# [PROMPT]
From the line containing "420 bin varil seviyesinde olacağını tahmin" through the last line of the entries, set down every line exactly and add nothing.

Transcribed page contents
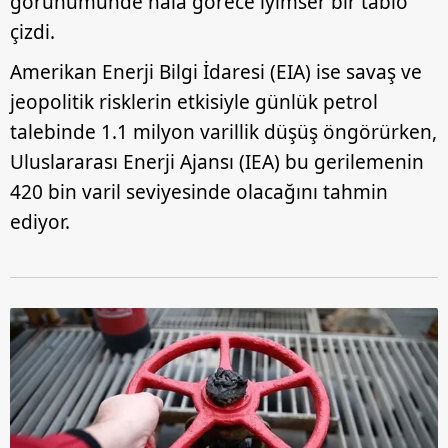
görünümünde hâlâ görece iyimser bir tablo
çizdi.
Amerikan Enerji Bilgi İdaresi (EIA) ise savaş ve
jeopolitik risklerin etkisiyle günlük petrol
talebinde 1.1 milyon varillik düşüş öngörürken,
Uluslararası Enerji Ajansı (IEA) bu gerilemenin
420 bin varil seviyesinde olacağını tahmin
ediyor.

# [RESULT OF THIS EXERCISE]
420 bin varil seviyesinde olacağını tahmin
ediyor.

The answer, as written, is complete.